Subject: Re: localhost security hole
To: Alan Barrett <apb@cequrux.com>
From: Robert Elz <kre@munnari.OZ.AU>
List: current-users
Date: 06/28/2003 21:35:55
    Date:        Sat, 28 Jun 2003 16:18:46 +0200
    From:        Alan Barrett <apb@cequrux.com>
    Message-ID:  <20030628141846.GT3711@apb.cequrux.com>

  | I can confirm that this flaw exists, and I think it's a bug in sendmail,
  | or sendmail's default configuration on NetBSD.

No, it is neither.

  | Applications like ping, telnet and ssh do not exhibit the problem.

That's because they use getaddrinfo() (or gethostbyname()).   And they do
exhibit the problem if your nsswitch.conf is sane (does DNS lookups only,
or at least, DNS lookups before using /etc/hosts or other methods).
Preferring /etc/hosts is just a recipe for disaster in general.

  | The default sendmail.cf tries to handle "localhost" as a special case.

I suspect you're misreading that.

  | We should also check whether postfix has a similar problem.
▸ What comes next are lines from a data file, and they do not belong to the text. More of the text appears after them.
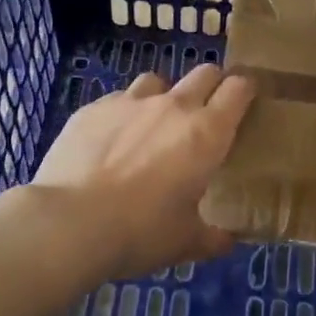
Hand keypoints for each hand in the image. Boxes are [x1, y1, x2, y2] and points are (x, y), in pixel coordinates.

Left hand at [32, 64, 254, 279]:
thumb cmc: (141, 232)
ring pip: (156, 81)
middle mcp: (173, 106)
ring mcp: (130, 102)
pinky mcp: (92, 108)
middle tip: (205, 115)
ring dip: (162, 97)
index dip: (245, 91)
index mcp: (206, 133)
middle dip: (210, 87)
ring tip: (152, 127)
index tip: (245, 103)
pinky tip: (111, 142)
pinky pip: (118, 100)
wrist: (70, 223)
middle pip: (203, 73)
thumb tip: (227, 240)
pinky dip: (123, 115)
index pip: (238, 89)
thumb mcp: (186, 242)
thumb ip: (212, 237)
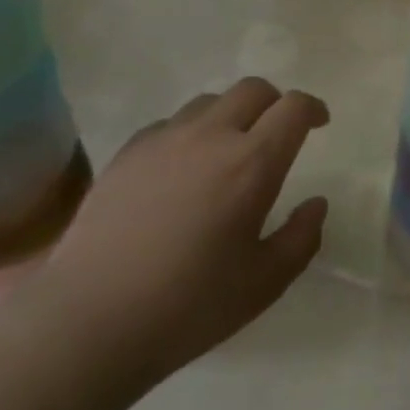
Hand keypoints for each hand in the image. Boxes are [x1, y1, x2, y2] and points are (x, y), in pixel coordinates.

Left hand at [27, 78, 329, 393]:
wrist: (90, 319)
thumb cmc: (189, 306)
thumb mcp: (264, 283)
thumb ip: (301, 238)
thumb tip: (316, 203)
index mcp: (252, 163)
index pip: (294, 108)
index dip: (313, 108)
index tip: (319, 124)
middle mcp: (211, 136)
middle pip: (254, 89)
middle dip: (276, 103)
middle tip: (278, 134)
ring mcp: (164, 139)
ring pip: (211, 101)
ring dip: (232, 115)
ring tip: (229, 151)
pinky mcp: (129, 151)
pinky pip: (171, 123)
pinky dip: (191, 133)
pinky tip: (182, 170)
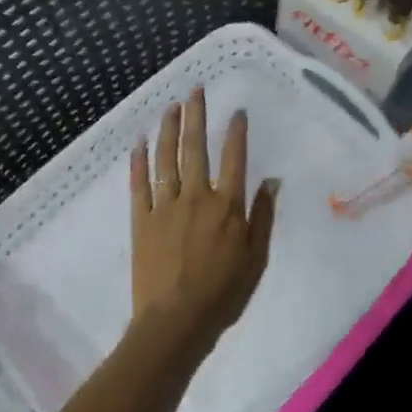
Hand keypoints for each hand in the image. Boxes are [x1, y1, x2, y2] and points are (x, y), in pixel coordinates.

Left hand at [130, 88, 279, 347]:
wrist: (176, 321)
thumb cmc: (223, 293)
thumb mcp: (256, 258)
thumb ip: (263, 216)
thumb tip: (272, 181)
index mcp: (227, 206)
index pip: (234, 158)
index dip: (237, 132)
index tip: (237, 111)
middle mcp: (196, 196)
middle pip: (196, 148)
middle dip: (196, 116)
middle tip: (195, 90)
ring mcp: (165, 206)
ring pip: (166, 159)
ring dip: (168, 129)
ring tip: (170, 106)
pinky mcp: (141, 220)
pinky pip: (139, 184)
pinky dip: (138, 161)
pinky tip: (139, 142)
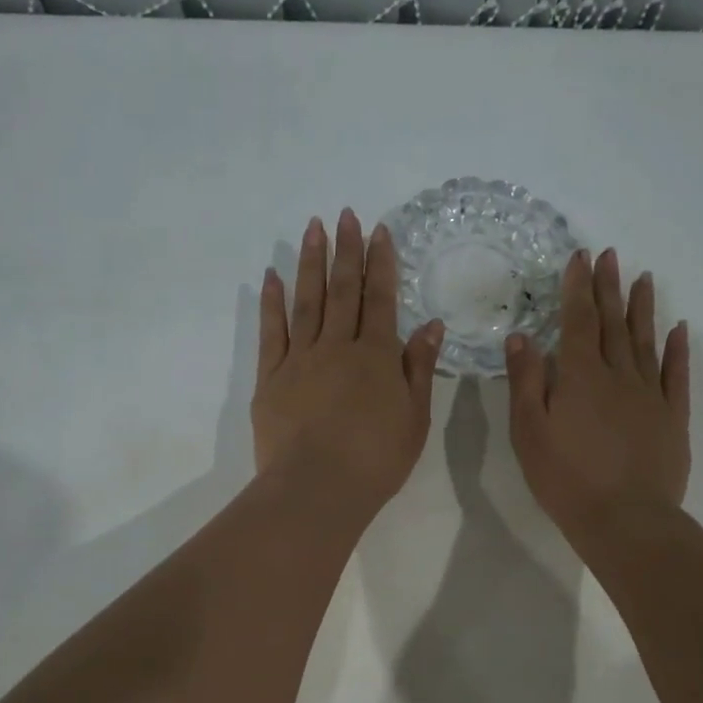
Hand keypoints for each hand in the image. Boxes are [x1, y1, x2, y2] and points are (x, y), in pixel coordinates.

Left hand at [253, 209, 443, 515]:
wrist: (317, 487)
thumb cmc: (375, 460)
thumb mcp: (414, 418)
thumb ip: (419, 369)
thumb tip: (431, 326)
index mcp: (376, 357)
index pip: (381, 300)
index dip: (380, 264)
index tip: (378, 231)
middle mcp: (338, 347)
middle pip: (342, 291)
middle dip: (345, 251)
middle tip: (345, 215)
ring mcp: (300, 359)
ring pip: (307, 301)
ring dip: (311, 263)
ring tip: (312, 229)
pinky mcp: (271, 378)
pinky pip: (272, 331)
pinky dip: (272, 302)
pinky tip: (272, 276)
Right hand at [507, 248, 689, 543]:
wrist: (624, 518)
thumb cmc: (565, 478)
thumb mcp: (529, 432)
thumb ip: (526, 382)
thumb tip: (522, 338)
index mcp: (580, 377)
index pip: (578, 322)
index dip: (578, 288)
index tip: (581, 257)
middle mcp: (619, 376)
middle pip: (613, 324)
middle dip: (609, 288)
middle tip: (610, 255)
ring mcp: (650, 395)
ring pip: (645, 342)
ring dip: (643, 309)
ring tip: (644, 279)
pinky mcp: (672, 418)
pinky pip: (676, 375)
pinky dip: (677, 350)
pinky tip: (679, 330)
It should, as it should also be looking for MX records, and that means
doing DNS queries, not hosts file lookups.   The normal recolver config
on NetBSD appends the local domain to any name that has not dots (which
is exactly what it should do, we don't want the root servers deluged with
queries every time someone does "ping foo", we want it to assume that
means foo.local.domain. first, and only fall back on "foo." if that fails,
there are even good arguments for never falling back on "foo." if the
name being queried has no dots in it at all - if you mean "foo." you
can say "foo." - that's so rare as to be a very unusual case).

Of course, "foo" == "localhost" shouldn't be treated as any kind of
special case.

And this is also why sticking "localhost.domain. IN A 127.0.0.1" in
all (relevant) forward zone files is still a *very* good idea (having
"localhost." is useful as well, to save the root servers, though in
practice it should rarely ever get used).